[Stored data]
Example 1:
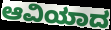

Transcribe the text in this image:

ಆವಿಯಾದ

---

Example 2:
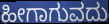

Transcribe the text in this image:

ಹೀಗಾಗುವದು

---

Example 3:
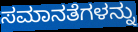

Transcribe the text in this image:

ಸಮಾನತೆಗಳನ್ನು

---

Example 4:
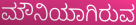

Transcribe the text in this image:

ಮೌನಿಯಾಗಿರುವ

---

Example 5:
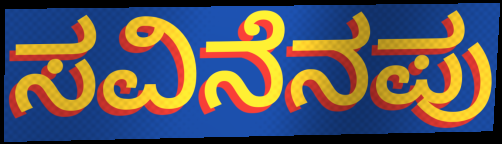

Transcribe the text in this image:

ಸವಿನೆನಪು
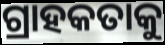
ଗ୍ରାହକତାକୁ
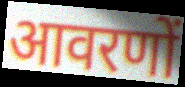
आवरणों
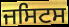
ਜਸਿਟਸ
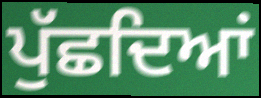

§ **Work task**: Return every line above in which the string "Example" occurs.

§ **Response**:
Example 1:
Example 2:
Example 3:
Example 4:
Example 5:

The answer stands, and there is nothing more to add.